In patients with chronic obstructive pulmonary disease (COPD), exertional
dyspnoea generally arises when there is imbalance between ventilatory
demand and capacity, but the neurophysiological mechanisms are unclear. We
therefore determined if disparity between elevated inspiratory neural
drive (IND) and tidal volume (VT ) responses (neuromechanical
dissociation) impacted dyspnoea intensity and quality during exercise,
across the COPD severity spectrum. In this two-centre, cross-sectional
observational study, 89 participants with COPD divided into tertiles of
FEV1 %predicted (Tertile 1 = FEV1 = 87 +/- 9%, Tertile 2 = 60 +/- 9%,
Tertile 3 = 32 +/- 8%) and 18 non-smoking controls, completed a
symptom-limited cardiopulmonary exercise test (CPET) with measurement of
IND by diaphragm electromyography (EMGdi (%max)).

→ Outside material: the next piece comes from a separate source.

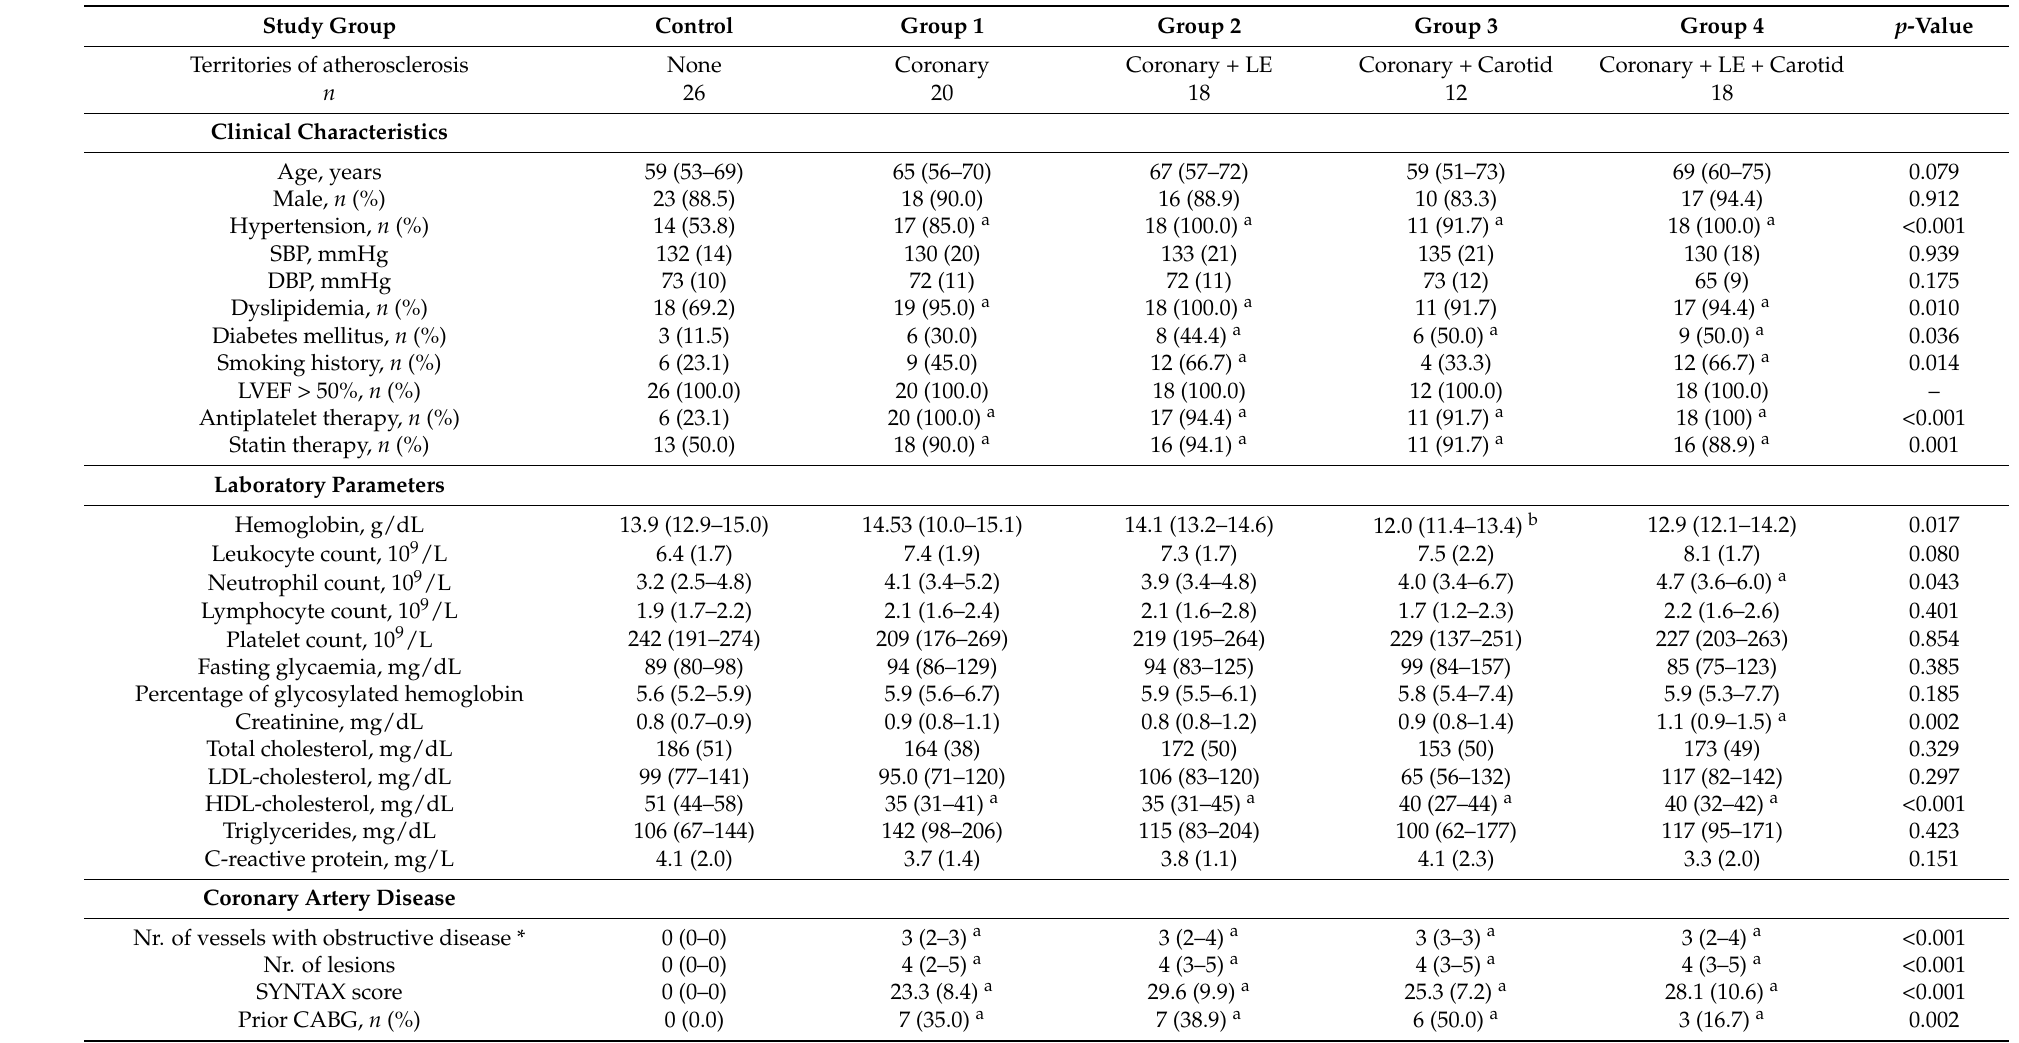
Table 1. Characteristics of the participants according to the involved territories of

The association between
increasing dyspnoea intensity and EMGdi (%max) during CPET was strong (r =
0.730, P < 0.001) and not different between the four groups who showed
marked heterogeneity in pulmonary gas exchange and mechanical
abnormalities. Significant inspiratory constraints (tidal
volume/inspiratory capacity (VT /IC) >= 70%) and onset of neuromechanical
dissociation (EMGdi (%max):VT /IC > 0.75) occurred at progressively lower
minute ventilation ( V E ${\dot{V}}_{{\rm{E}}}$ ) from Control to Tertile
3. Lower resting IC meant earlier onset of neuromechanical dissociation,
heightened dyspnoea intensity and greater propensity (93% in Tertile 3) to
select qualitative descriptors of ‘unsatisfied inspiration’. We concluded
that, regardless of marked variation in mechanical and pulmonary gas
exchange abnormalities in our study sample, exertional dyspnoea intensity
was linked to the magnitude of EMGdi (%max). Moreover, onset of critical
inspiratory constraints and attendant neuromechanical dissociation
amplified dyspnoea intensity at higher exercise intensities. Simple
measurements of IC and breathing pattern during CPET provide useful
insights into mechanisms of dyspnoea and exercise intolerance in
individuals with COPD.

KEY POINTS: Dyspnoea during exercise is a common
and troublesome symptom reported by patients with chronic obstructive
pulmonary disease (COPD) and is linked to an elevated inspiratory neural
drive (IND). The precise mechanisms of elevated IND and dyspnoea across
the continuum of airflow obstruction severity in COPD remains unclear. The
present study sought to determine the mechanisms of elevated IND (by
diaphragm EMG, EMGdi (%max)) and dyspnoea during cardiopulmonary exercise
testing (CPET) across the continuum of COPD severity. There was a strong
association between increasing dyspnoea intensity and EMGdi (%max) during
CPET across the COPD continuum despite significant heterogeneity in
underlying pulmonary gas exchange and respiratory mechanical impairments.
Critical inspiratory constraints occurred at progressively lower
ventilation during exercise with worsening severity of COPD. This was
associated with the progressively lower resting inspiratory capacity with
worsening disease severity. Earlier critical inspiratory constraint was
associated with earlier neuromechanical dissociation and greater
likelihood of reporting the sensation of ‘unsatisfied inspiration’.